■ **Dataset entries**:
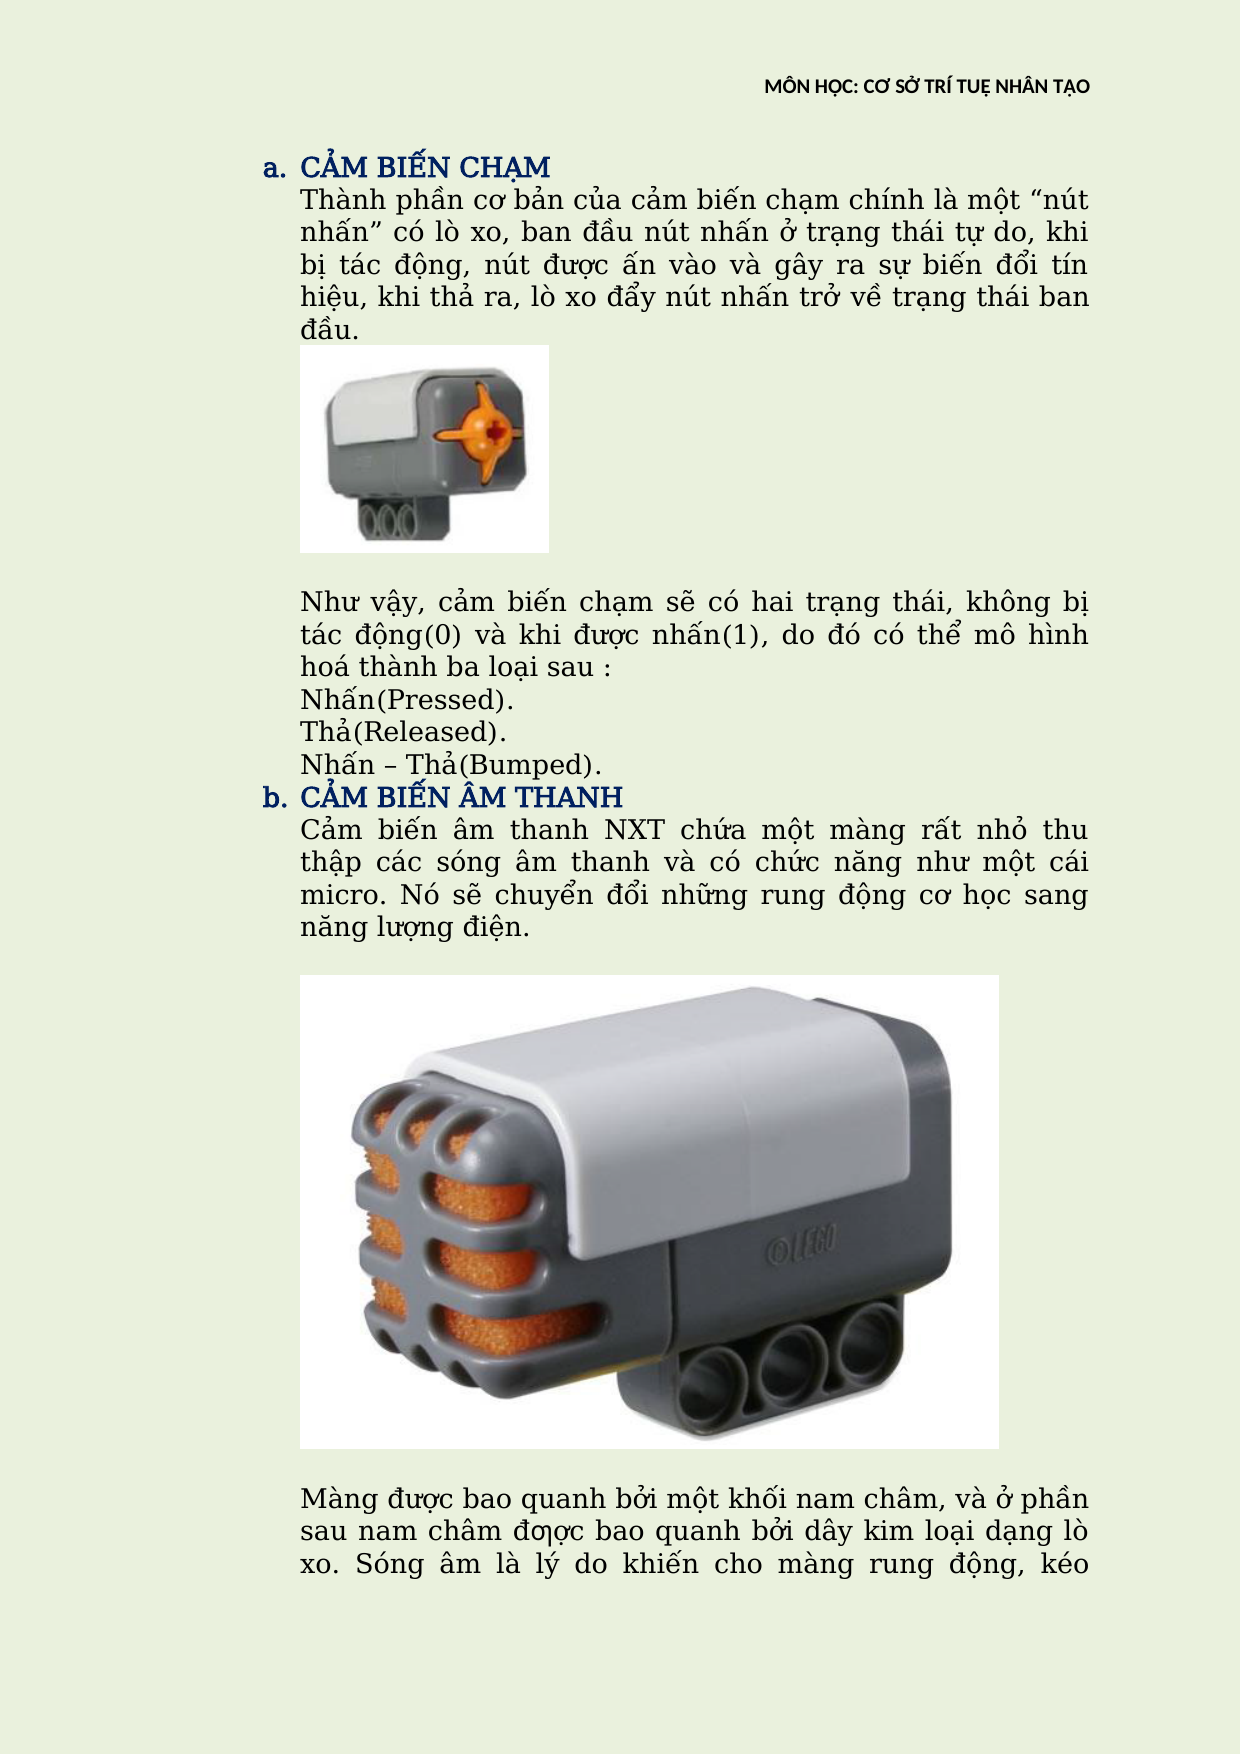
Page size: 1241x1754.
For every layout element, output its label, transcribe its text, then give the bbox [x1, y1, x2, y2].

list Cảm biến âm thanh NXT chứa một màng rất nhỏ thu thập các sóng âm thanh và có chức năng như một cái micro. Nó sẽ chuyển đổi những rung động cơ học sang năng lượng điện. [300, 812, 1090, 942]
list Thả(Released). [300, 715, 1090, 747]
list Thành phần cơ bản của cảm biến chạm chính là một “nút nhấn” có lò xo, ban đầu nút nhấn ở trạng thái tự do, khi bị tác động, nút được ấn vào và gây ra sự biến đổi tín hiệu, khi thả ra, lò xo đẩy nút nhấn trở về trạng thái ban đầu. [300, 182, 1090, 345]
list Nhấn – Thả(Bumped). [300, 747, 1090, 780]
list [300, 1481, 1090, 1579]
list Nhấn(Pressed). [300, 682, 1090, 715]
list CẢM BIẾN ÂM THANH [262, 780, 1090, 812]
list CẢM BIẾN CHẠM [262, 150, 1090, 182]
list Như vậy, cảm biến chạm sẽ có hai trạng thái, không bị tác động(0) và khi được nhấn(1), do đó có thể mô hình hoá thành ba loại sau : [300, 585, 1090, 682]
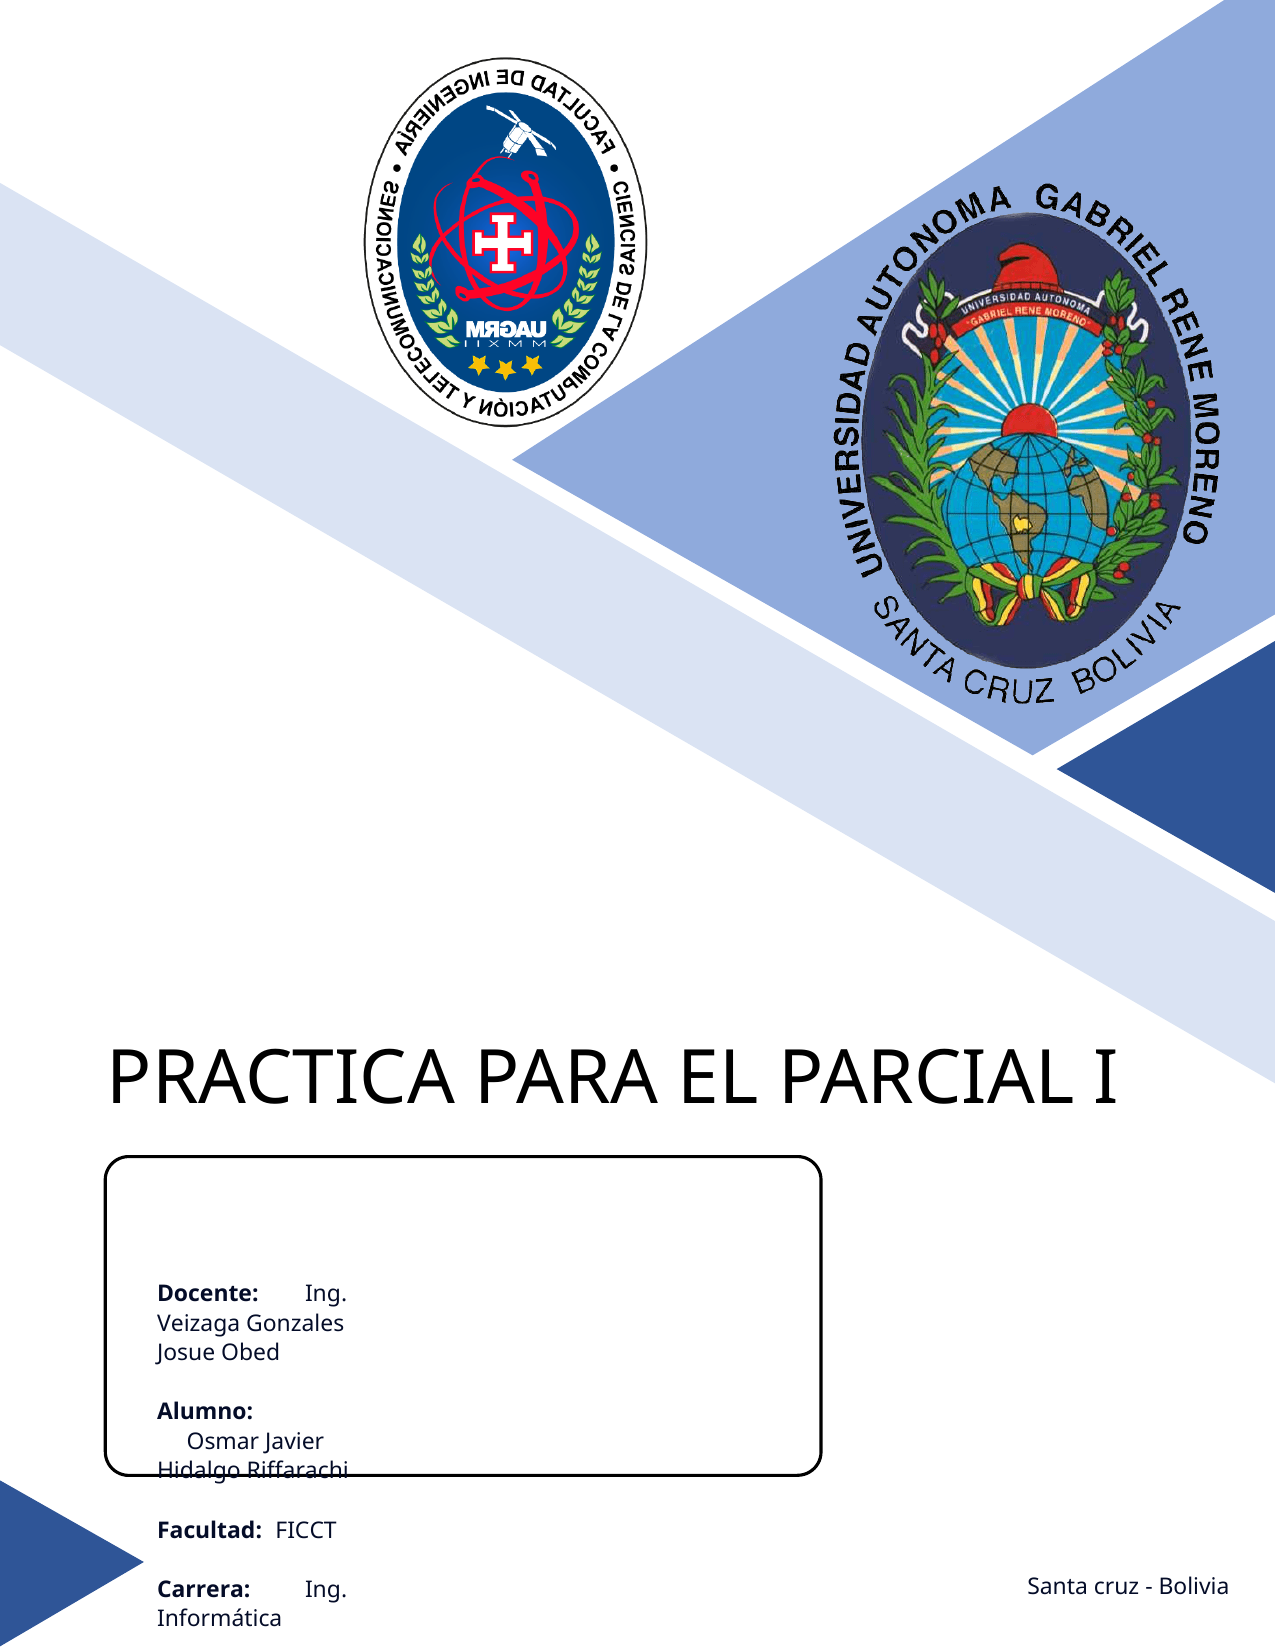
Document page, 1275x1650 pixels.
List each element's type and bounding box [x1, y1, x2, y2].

■ **DIRECTIONS FOR THIS TASK**: Retype the records above exactly, pictures omitted.

■ **FINISHED EXERCISE**:
Page size: 1241x1754.
For every layout element, output its label, transcribe its text, then give the bbox [x1, y1, x2, y2].

list Cảm biến âm thanh NXT chứa một màng rất nhỏ thu thập các sóng âm thanh và có chức năng như một cái micro. Nó sẽ chuyển đổi những rung động cơ học sang năng lượng điện. [300, 812, 1090, 942]
list Thả(Released). [300, 715, 1090, 747]
list Thành phần cơ bản của cảm biến chạm chính là một “nút nhấn” có lò xo, ban đầu nút nhấn ở trạng thái tự do, khi bị tác động, nút được ấn vào và gây ra sự biến đổi tín hiệu, khi thả ra, lò xo đẩy nút nhấn trở về trạng thái ban đầu. [300, 182, 1090, 345]
list Nhấn – Thả(Bumped). [300, 747, 1090, 780]
list [300, 1481, 1090, 1579]
list Nhấn(Pressed). [300, 682, 1090, 715]
list CẢM BIẾN ÂM THANH [262, 780, 1090, 812]
list CẢM BIẾN CHẠM [262, 150, 1090, 182]
list Như vậy, cảm biến chạm sẽ có hai trạng thái, không bị tác động(0) và khi được nhấn(1), do đó có thể mô hình hoá thành ba loại sau : [300, 585, 1090, 682]
Document page, 1275x1650 pixels.
List each element's type and bounding box [x1, y1, x2, y2].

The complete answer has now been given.